There is another reason U.S. military spending is so high, and it’s one that will be exceptionally difficult for Democrats in particular to confront. According to the political scientist Lindsay Cohn, the U.S. military finds itself in a benefits trap. One of the chief ways the U.S. military attracts and retains high-quality personnel is by offering benefits that are more generous than those available elsewhere in the labor market. This recruitment strategy doesn’t work nearly as well in market democracies with more expansive welfare states, where the lure of health care, childcare, education, and retirement benefits just isn’t the same. It is no coincidence that most European nato allies stuck with conscription long after it was phased out in the U.S., and a dire shortage of military manpower has prompted Annegret Kramp-Karrenbauer, German Chancellor Angela Merkel’s heir apparent, to muse about bringing it back.

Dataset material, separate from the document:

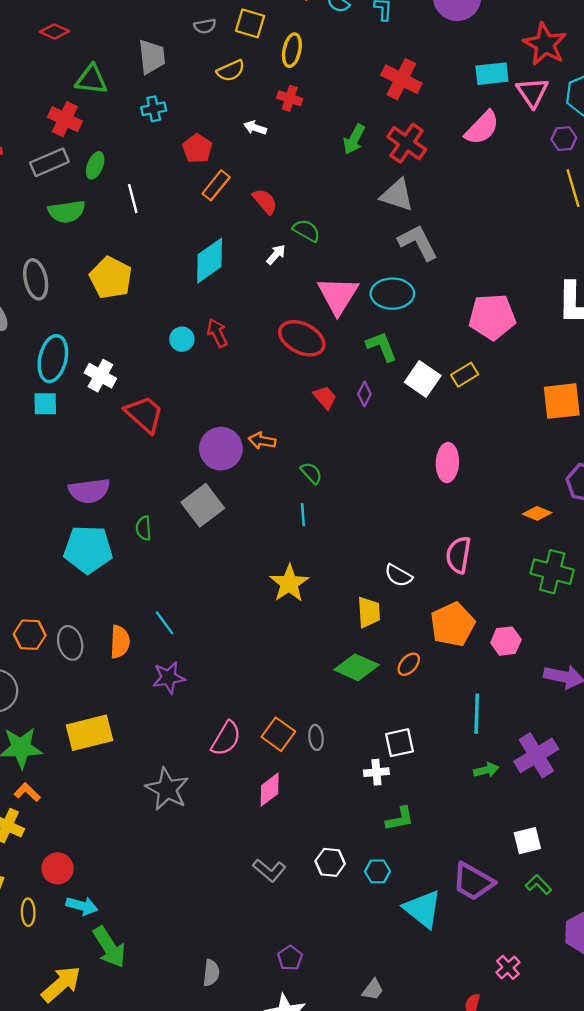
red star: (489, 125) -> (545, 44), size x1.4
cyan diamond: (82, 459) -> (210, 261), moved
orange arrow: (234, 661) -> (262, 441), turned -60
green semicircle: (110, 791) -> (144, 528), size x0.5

But in the U.S., where the idea of conscription has been anathema for decades, a relatively generous suite of in-kind benefits has been an essential part of the civil-military contract, and it has contributed to dramatic increases in personnel costs in recent years, which are set to accelerate further. Cut all of the waste, fraud, and abuse you’d like (I’m with you) and you’ll still have to deal with rising health expenditures for U.S. service members and their dependents. Crack down on unscrupulous defense contractors (seriously, please do) and military pension benefits will still grow more difficult to sustain. To contain the Pentagon’s budget without drastically retrenching the U.S. role in the world would mean, at a minimum, sharply reducing future military benefits. Leaving aside the practical implications of doing so for maintaining an all-volunteer force, such a proposal would strike most Americans, who rightly celebrate military service as selfless, as offensive on its face.

Dovish left-wingers have tended to be more vulnerable to charges of being insufficiently concerned about the welfare of service members and veterans than hawkish right-wingers, as galling as that must seem to those in the former camp who see themselves as keeping military personnel out of harm’s way. Insofar as debates over the Pentagon’s budget become debates about military pay and benefits, expect them to become more treacherous for the revitalized left, not less.    

And that is why I suspect that in the event a Democratic president is inaugurated come 2021, a possibility it would be foolish to discount, U.S. military spending will continue its upward drift on her or his watch, and the world will be better for it. I look forward to the commissioning of the U.S.S. Eugene V. Debs.